The European Central Bank has left its benchmark interest rate unchanged at a record-low 0.75 per cent.
The bank's President Mario Draghi last week raised expectations the bank might take stronger action by saying the ECB would do "whatever it takes" to save the euro. But he didn't specify what measures he would take.
One of the tools at the bank's disposal would be to help lower the borrowing costs that threaten the finances of Italy and Spain by buying up government bonds in the open market. Such a plan would be hard to pull off, however since it could be interpreted as bailing out government finances — something Germany's Bundesbank has noted the ECB's treaty forbids it from overtly doing.
"The Governing Council," Draghi said in his opening remarks, "within its mandate to maintain price stability over the medium term and in observance of its independence in determining monetary policy, may undertake outright open market operations of a size adequate to reach its objective."
Although a mouthful, that's the ECB's way of saying they will do anything necessary to defend the euro and make sure European nations do not default on their loans.

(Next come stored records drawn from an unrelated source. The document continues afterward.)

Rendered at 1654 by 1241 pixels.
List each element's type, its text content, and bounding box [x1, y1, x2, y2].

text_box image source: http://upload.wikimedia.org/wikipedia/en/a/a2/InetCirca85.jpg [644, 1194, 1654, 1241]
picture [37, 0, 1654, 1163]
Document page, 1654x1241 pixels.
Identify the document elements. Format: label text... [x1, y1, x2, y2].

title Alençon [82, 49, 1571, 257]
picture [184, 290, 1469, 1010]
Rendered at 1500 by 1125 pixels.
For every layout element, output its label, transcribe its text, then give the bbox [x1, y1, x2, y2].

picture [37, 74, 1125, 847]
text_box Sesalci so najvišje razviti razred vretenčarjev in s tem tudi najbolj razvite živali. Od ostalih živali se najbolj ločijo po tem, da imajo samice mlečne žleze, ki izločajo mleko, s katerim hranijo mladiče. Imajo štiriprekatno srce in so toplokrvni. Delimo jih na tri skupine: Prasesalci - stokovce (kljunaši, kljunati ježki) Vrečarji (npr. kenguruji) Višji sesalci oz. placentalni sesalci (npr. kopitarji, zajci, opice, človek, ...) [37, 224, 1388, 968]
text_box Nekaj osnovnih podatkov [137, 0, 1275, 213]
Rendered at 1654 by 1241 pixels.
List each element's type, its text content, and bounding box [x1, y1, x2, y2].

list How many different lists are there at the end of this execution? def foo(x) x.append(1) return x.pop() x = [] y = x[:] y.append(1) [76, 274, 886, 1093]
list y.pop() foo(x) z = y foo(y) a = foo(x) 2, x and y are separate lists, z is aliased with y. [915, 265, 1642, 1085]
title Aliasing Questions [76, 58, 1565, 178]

"The ECB did the least amount possible in saying it could potentially buy sovereign debt only under certain pre-conditions," BMO economist Benjamin Reitzes said in a note following the news conference.
Markets were looking to the ECB Thursday a day after the U.S. Federal Reserve held off taking further steps to support the shaky U.S. recovery. The Fed, too, strongly hinted it might take action soon, but declined to offer details.